OKEDAILY, JAKARTA – Seminar yang diselenggarkan oleh Senat Mahasiswa Fakultas Hukum Universitas Kristen Indonesia (UKI), Jakarta Timur, pada Senin, 5 Desember 2022, membahas banyak hal tentang sistem dan mekanisme tindak pidana skema piramida yang marak terjadi 5 tahun terakhir.
Kegiatan yang bertajuk “Ketidakpastian Hukum Skema Piramida Berdampak dalam Penerapannya” itu dihadiri oleh beberapa narasumber seperti, Analis Perdagangan Ahli Muda Direktorat Bina Usaha Kemendag RI, Devini Parawita.
Kemudian pada seminar nasional itu, selain menghadirkan Ahli Hukum Pidana, Prof. Dr. Mompang L Panggabean, S.H., M.H., juga hadir Ketua Asosiasi Perusahaan Penjualan Langsung Indonesia (AP2LI), Adrew Alister Susanto dan Dekan Fakultas Hukum UKI, Dr. Hendri Jayadi, S.H., M.H.
Dalam acara ini, Prof.
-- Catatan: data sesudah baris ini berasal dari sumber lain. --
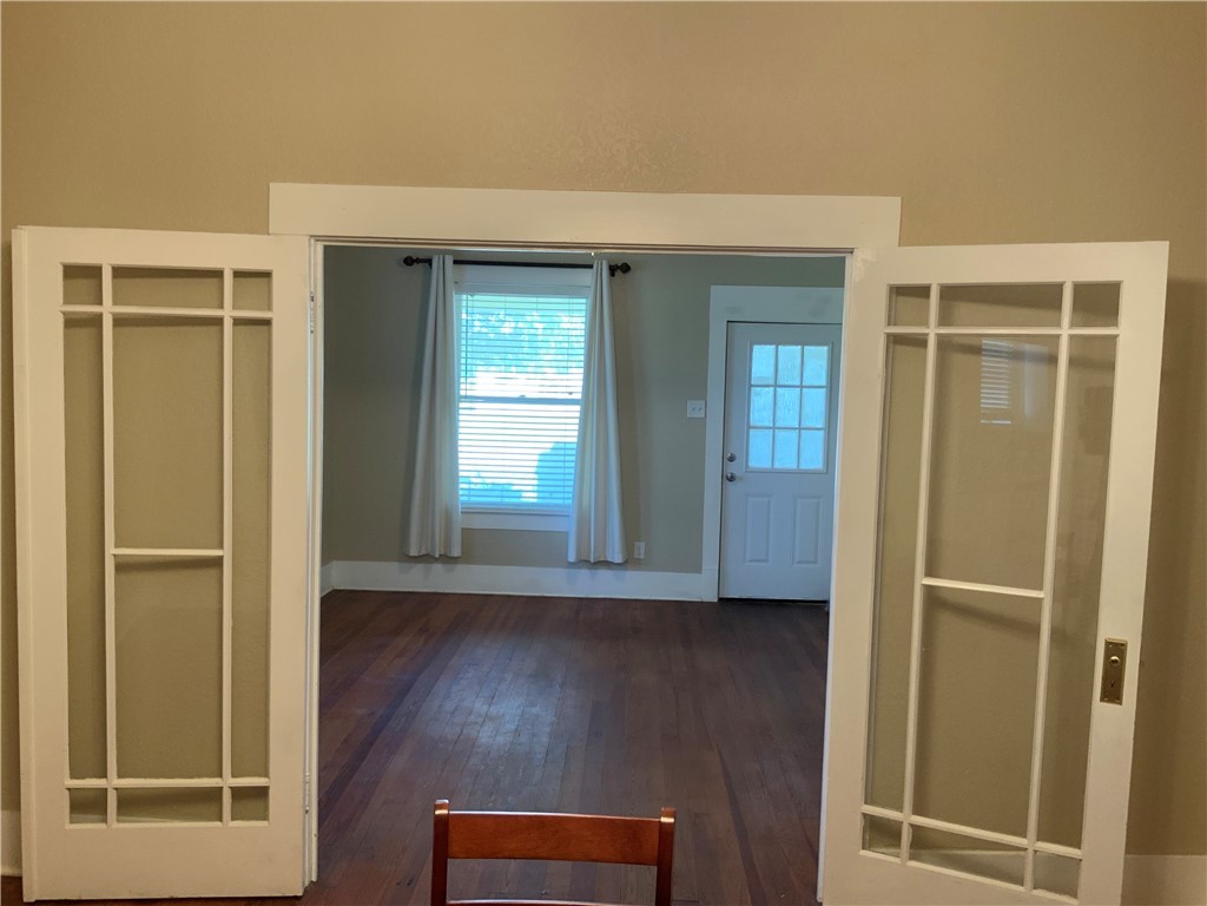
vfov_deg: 48.2
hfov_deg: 61.7
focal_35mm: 29
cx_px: 604
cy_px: 453
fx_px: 1011
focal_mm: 3
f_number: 1.8
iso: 125
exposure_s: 1/60
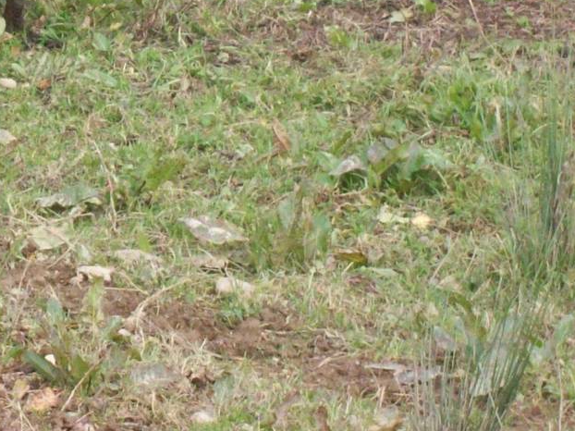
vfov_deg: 5.3
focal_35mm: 278
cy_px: -109
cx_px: -53
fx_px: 4616
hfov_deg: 7.1
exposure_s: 1/128
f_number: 4.8
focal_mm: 18
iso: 200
Mompang mengatakan bahwa skema piramida dapat dilakukan oleh siapapun, termasuk perorangan maupun korporasi berbadan hukum.
“Korbannya pun tidak pandang bulu, dari masyakarat biasa hingga penegak hukum dapat menjadi korban tindak pidana skema piramida,” jelasnya.
Dari pernyataan tersebut, muncul pertanyaan dari salah seorang peserta seminar yang menyinggung umpama korban dari skema piramida itu, adalah seorang polisi yang merupakan aparat penegak hukum.
“Bagaimana jika korban dari skema piramida ini adalah ternyata seorang anggota polisi,” tanya seorang peserta di seminar tersebut kepada narasumber.
Adapun pertanyaan yang dimaksud ialah terkait adanya korban skema piramida yang merupakan anggota kepolisian itu, tidak menutup kemungkinan ia akan membuat laporan agar kasus yang dialaminya dapat diproses oleh kepolisian.
“Namun disisi lain polisi tersebut juga menjalankan fungsinya sebagai penyidik pada kasus yang ia laporkan,” tukasnya mengumpamakan.
Secara lugas, Prof. Mompang menjawab pertanyaan itu, bahwa polisi yang menjadi korban skema piramida tidak dapat menjalankan fungsi penyidikan atau menjadi penyidik pada kasus yang menimpa dirinya.
Lebih lanjut Prof. Mompang memaparkan, jika hal tersebut terjadi maka dikhawatirkan akan menimbulkan konflik kepentingan atau Conflict of Interest, sehingga berakibat tidak objektif.
Demi upaya penegakan hukum yang mengedepankan prinsip proses hukum yang semestinya (due process of law), ia menegaskan, polisi korban dari skema piramida itu tidak boleh menjadi penyidik.
“Korban (polisi) yang menjadi penyidik harus mengundurkan diri sebagai upaya penegakan hukum yang mengedepankan prinsip-prinsip due process of law,” ungkapnya.
Menurutnya, apabila hal demikian tetap dipaksakan, tentu akan menguntungkan dirinya karena objektivitas secara sudut penegakan hukum pidana tidak menutup kemungkinan menjadi kabur atau sulit terwujud.
“Jika hal tersebut tetap terjadi tentunya akan menguntungkan dirinya sendiri dan bukan lagi melihat secara objektif dari sudut penegakan hukum pidana,” tandas Prof. Mompang.
Sementara itu, Dr. Hendri Jayadi selaku Dekan Fakultas Hukum UKI sekaligus Ahli Hukum Bisnis, juga menyampaikan hal serupa menanggapi atas pertanyaan audien tersebut
Dalam etika penyidikan, kata Dr. Hendri, seyogyanya seorang polisi yang merupakan korban pada suatu kasus tidak dapat berperan menjadi penyidik atas kasus tersebut.
“Kalau korbannya polisi, terus polisi tersebut bisa menjadi penyidik atau tidak, kalau dalam etika penyidikan tidak boleh. Jadi misal hakim ketika memeriksa perkara ternyata ada hubungan darah, dia harus mundur,” ujarnya.
Kendati demikian, dalam upaya terjadinya kesetaraan atau kesamaan di depan hukum (equality before the law) yang menjujung asas dimana setiap orang harus tunduk pada proses hukum, sudah semestinya hal itu juga berlaku bagi penyidik.
“Penyidik pun sama, kan penyidik banyak, bukan cuma dia doang, dalam artian bisa penyidik lain supaya terjadi yang namanya equality before the law,” pungkas Dr. Hendri Jayadi.